**WHAT THE EXERCISE ASKS**:
Once you have located the line containing "thumb ip: (218, 32)" in the material below, return it exactly along with each line after it through the line containing "pinky tip: (231, 80)".

-----

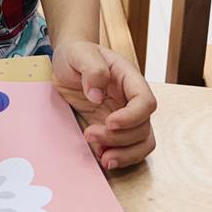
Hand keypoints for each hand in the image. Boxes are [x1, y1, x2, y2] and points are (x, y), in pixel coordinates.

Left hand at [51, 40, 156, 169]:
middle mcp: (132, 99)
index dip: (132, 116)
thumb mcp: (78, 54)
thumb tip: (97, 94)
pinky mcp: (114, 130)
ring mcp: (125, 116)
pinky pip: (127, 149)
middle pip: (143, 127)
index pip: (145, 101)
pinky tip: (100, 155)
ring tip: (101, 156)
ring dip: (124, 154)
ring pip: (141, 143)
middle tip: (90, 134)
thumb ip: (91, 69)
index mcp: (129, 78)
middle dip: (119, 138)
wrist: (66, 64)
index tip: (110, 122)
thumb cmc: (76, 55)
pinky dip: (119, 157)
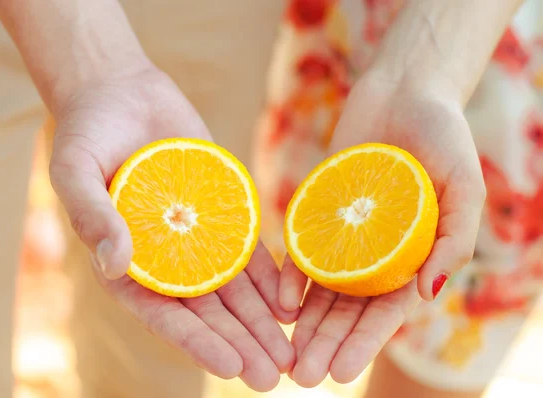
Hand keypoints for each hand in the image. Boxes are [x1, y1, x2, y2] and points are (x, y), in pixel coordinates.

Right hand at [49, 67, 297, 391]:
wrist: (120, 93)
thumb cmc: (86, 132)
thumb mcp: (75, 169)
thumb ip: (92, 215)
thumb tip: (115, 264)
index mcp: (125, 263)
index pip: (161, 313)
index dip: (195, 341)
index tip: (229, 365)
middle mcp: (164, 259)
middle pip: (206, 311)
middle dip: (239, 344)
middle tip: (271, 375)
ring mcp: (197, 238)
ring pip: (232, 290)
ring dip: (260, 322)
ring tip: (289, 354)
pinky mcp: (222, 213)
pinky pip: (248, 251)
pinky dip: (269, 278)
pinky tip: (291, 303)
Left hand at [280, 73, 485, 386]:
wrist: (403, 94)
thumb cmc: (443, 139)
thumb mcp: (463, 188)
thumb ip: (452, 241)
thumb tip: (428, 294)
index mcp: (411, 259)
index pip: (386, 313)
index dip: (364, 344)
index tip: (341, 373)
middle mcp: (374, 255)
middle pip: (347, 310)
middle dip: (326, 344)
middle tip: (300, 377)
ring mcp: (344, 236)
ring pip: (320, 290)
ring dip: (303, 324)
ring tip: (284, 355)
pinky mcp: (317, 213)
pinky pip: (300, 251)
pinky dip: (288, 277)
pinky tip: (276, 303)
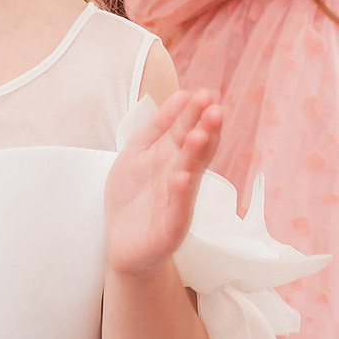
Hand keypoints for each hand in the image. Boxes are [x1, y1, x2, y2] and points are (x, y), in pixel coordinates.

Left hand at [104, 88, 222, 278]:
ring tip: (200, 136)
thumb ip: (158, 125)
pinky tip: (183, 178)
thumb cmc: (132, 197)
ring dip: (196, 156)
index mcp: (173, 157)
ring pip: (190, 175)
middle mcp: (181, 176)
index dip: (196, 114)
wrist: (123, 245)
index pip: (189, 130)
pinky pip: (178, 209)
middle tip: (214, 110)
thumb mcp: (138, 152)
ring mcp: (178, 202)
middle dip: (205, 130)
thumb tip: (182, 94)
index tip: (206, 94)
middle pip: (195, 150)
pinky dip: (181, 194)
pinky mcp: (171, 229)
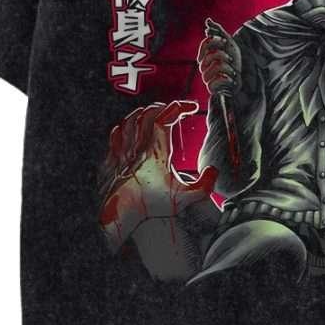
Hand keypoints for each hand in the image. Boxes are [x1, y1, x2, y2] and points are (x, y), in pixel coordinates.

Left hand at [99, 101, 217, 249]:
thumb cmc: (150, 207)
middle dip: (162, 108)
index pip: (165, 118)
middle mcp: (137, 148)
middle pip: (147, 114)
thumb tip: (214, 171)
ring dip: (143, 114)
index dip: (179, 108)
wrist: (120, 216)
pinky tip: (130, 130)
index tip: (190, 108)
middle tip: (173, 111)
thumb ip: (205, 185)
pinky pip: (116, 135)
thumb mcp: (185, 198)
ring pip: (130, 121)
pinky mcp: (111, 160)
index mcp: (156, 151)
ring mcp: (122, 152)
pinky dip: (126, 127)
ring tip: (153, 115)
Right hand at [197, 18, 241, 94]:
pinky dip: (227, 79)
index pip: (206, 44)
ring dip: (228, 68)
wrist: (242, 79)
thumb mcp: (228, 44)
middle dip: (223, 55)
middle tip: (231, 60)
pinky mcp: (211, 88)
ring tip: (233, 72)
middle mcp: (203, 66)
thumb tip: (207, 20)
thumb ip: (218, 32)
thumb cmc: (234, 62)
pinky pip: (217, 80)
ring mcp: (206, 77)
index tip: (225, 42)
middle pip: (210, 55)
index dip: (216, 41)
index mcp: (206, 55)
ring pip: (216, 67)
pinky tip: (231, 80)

-----

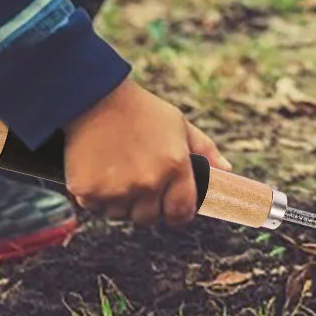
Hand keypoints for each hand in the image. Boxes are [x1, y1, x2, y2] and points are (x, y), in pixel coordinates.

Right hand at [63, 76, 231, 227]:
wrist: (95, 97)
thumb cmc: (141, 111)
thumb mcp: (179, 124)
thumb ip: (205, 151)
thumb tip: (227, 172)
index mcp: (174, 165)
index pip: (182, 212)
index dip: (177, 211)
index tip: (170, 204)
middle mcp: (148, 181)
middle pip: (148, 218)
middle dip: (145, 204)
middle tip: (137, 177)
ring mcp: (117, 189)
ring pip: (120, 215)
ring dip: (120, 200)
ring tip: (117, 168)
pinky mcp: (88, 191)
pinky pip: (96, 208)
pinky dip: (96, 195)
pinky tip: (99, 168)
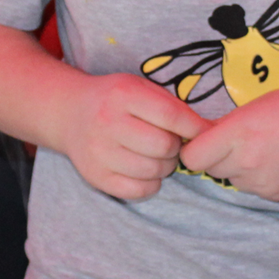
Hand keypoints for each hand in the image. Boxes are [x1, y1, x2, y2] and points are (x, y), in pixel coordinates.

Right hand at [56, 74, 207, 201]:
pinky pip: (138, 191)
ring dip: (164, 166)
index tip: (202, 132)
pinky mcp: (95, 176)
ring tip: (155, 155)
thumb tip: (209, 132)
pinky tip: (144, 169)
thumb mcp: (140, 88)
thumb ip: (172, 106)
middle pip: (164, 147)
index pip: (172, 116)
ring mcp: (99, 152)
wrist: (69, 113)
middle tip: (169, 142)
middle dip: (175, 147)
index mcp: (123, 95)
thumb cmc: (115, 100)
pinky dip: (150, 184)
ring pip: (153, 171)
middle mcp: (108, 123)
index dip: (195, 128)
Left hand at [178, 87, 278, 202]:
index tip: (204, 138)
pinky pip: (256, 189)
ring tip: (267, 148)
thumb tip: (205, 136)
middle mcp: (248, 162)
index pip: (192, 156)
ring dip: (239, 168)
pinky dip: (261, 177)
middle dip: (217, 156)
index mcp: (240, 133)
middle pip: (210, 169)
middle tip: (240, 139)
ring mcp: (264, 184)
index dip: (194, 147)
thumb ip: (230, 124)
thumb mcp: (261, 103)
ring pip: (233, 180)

-----

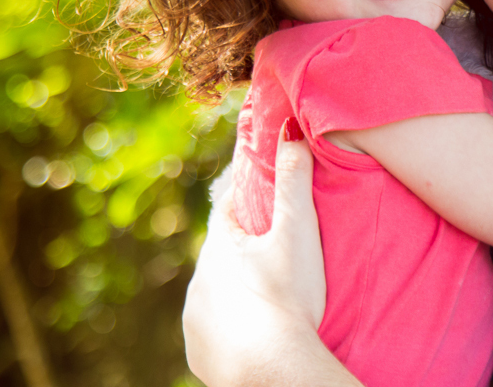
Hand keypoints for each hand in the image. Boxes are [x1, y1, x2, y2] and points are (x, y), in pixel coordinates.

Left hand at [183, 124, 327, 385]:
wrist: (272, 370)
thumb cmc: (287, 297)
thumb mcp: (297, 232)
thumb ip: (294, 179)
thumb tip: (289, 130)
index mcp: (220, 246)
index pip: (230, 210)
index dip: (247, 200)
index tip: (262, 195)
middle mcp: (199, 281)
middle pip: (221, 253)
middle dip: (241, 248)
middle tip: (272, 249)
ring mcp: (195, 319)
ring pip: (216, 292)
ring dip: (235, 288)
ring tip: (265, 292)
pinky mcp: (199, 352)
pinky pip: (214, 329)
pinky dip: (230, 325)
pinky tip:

-----

**SOLUTION FOR THIS PROBLEM**:
thumb ip: (218, 32)
thumb cmc: (234, 62)
pinky pip: (217, 80)
ring mcp: (206, 77)
index tip: (225, 42)
middle pip: (210, 55)
index dip: (216, 41)
index mcp: (206, 55)
ring pip: (216, 67)
pinky tip: (231, 80)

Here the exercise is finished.